Social mobility campaigner

Sophie Angela Pender (born 1996) is a British founder and social mobility commentator, best known as the CEO of The 93% Club, a registered charity described as the UK's "least exclusive members club" for people educated in state schools.

== Early life and education ==
Pender grew up on a council estate in North London. She lost her father to substance abuse. Pender was educated at Hertswood Academy in Borehamwood. She worked two jobs to support herself during her studies, and achieved straight A*s for her A-Levels the first student in her school to do so. Pender studied English at the University of Bristol, and was the first in her family to attend higher education. Pender graduated from the University of Bristol in 2017.

During her time in the University of Bristol she became involved with efforts to improve social mobility, with the University of Bristol Students' Union and the charity Access Aspiration. Whilst an undergraduate student Pender founded The 93 Percent Club.
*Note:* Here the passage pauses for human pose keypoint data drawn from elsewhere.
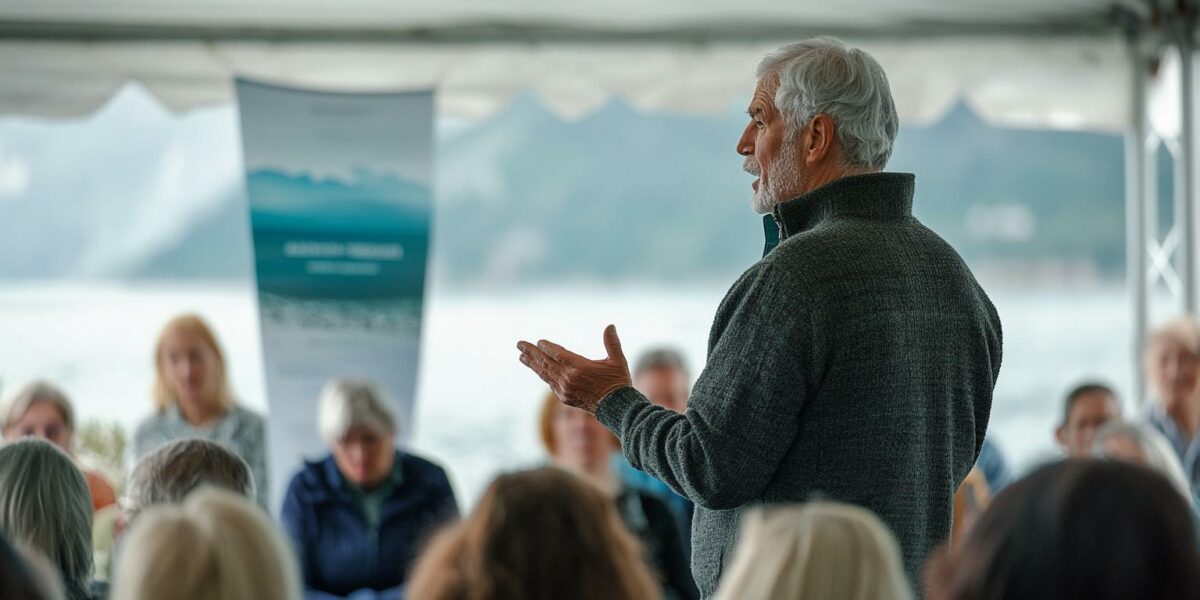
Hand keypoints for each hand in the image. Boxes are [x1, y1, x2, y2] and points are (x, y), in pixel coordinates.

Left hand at [517, 324, 631, 413]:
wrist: (617, 408)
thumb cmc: (618, 383)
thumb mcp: (618, 361)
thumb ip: (612, 343)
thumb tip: (610, 325)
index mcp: (579, 367)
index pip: (557, 354)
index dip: (546, 347)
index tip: (538, 341)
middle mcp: (569, 379)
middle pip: (545, 363)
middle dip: (531, 353)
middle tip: (519, 344)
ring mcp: (565, 390)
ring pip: (545, 374)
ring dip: (533, 364)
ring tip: (521, 357)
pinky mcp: (565, 398)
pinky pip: (551, 385)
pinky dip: (544, 376)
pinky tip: (540, 372)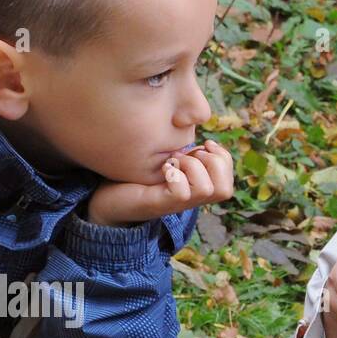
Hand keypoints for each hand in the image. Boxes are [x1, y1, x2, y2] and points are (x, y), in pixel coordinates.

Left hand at [85, 139, 233, 226]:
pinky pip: (181, 192)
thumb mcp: (168, 159)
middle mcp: (191, 199)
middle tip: (187, 155)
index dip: (223, 159)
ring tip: (173, 161)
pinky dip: (175, 176)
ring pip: (208, 189)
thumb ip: (185, 150)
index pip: (228, 182)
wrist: (108, 198)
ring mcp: (176, 203)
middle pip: (225, 190)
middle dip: (212, 163)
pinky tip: (163, 168)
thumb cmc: (136, 175)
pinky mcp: (159, 204)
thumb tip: (198, 133)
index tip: (203, 145)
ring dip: (192, 167)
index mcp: (196, 188)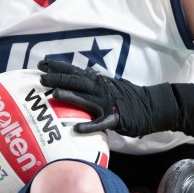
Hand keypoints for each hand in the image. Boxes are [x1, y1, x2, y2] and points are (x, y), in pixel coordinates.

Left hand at [37, 60, 177, 137]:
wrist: (152, 106)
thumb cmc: (129, 97)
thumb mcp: (111, 85)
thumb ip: (97, 79)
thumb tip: (86, 71)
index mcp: (98, 82)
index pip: (75, 71)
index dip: (59, 67)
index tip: (42, 63)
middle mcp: (101, 89)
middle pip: (77, 82)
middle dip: (58, 79)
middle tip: (41, 78)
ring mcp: (108, 103)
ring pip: (86, 99)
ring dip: (71, 96)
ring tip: (54, 94)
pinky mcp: (115, 119)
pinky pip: (100, 123)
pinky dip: (88, 126)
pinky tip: (76, 129)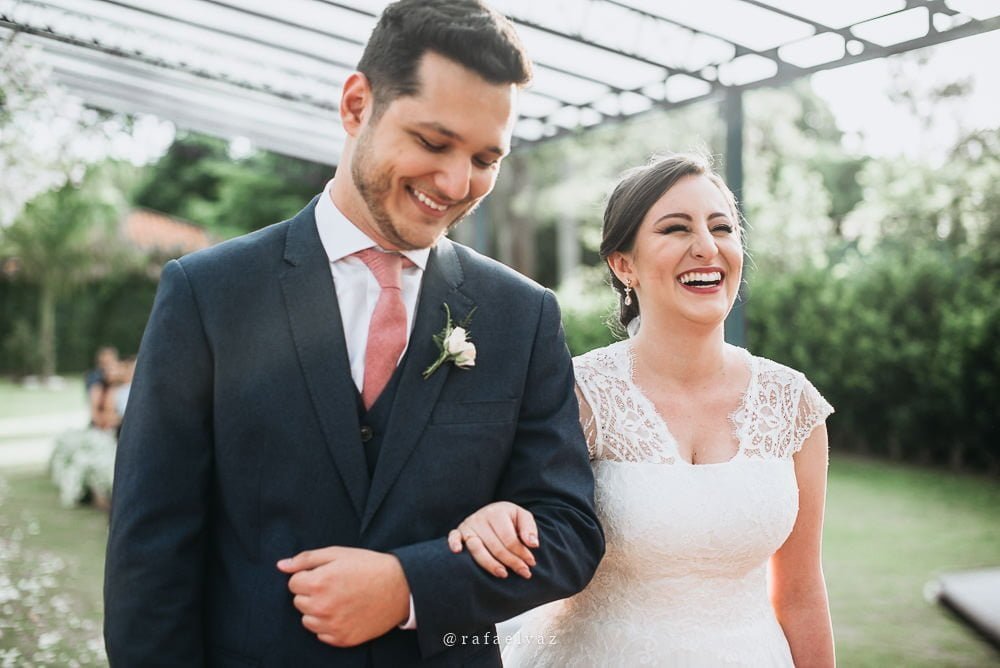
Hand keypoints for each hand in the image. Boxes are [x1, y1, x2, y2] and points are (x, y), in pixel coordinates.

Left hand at [277, 547, 409, 646]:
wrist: (400, 587)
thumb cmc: (369, 566)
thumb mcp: (338, 553)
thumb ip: (306, 559)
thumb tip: (281, 565)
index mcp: (319, 583)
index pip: (293, 583)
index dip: (309, 576)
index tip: (326, 574)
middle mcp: (322, 607)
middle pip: (298, 602)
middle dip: (311, 593)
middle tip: (335, 586)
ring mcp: (332, 625)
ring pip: (307, 620)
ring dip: (318, 610)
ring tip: (340, 599)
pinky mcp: (342, 639)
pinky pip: (322, 634)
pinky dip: (329, 625)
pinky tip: (345, 612)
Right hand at [447, 501, 537, 578]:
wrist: (492, 512)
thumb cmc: (509, 519)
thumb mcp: (522, 517)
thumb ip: (529, 529)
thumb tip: (533, 545)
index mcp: (497, 512)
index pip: (509, 538)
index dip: (521, 552)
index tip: (531, 563)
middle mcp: (480, 518)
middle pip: (495, 546)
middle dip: (511, 561)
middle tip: (525, 573)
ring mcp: (468, 525)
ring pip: (476, 548)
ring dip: (490, 564)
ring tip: (503, 574)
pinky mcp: (458, 531)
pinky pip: (453, 537)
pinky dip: (453, 543)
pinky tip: (458, 552)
The club became a national network of student societies, who worked with organisations to improve the employability of graduates educated in state schools. Pender has referred to The 93% Club as an alternative Bullingdon Club challenging old boy networks.

== Career ==
After graduating she worked as a city lawyer for Herbert Smith Freehills and Bates Wells Braithwaite before working full-time for The 93% Club.

In June 2026, Picador announced that it had won a 13-way auction on Pender's first book, 'What School Did You Go To?' The book is due to be published in 2028.

===Awards and honours===
Pender was named as Forbes 30 Under 30 in 2022, and won the Diana Award and was named a Woman to Watch by The Times in 2017.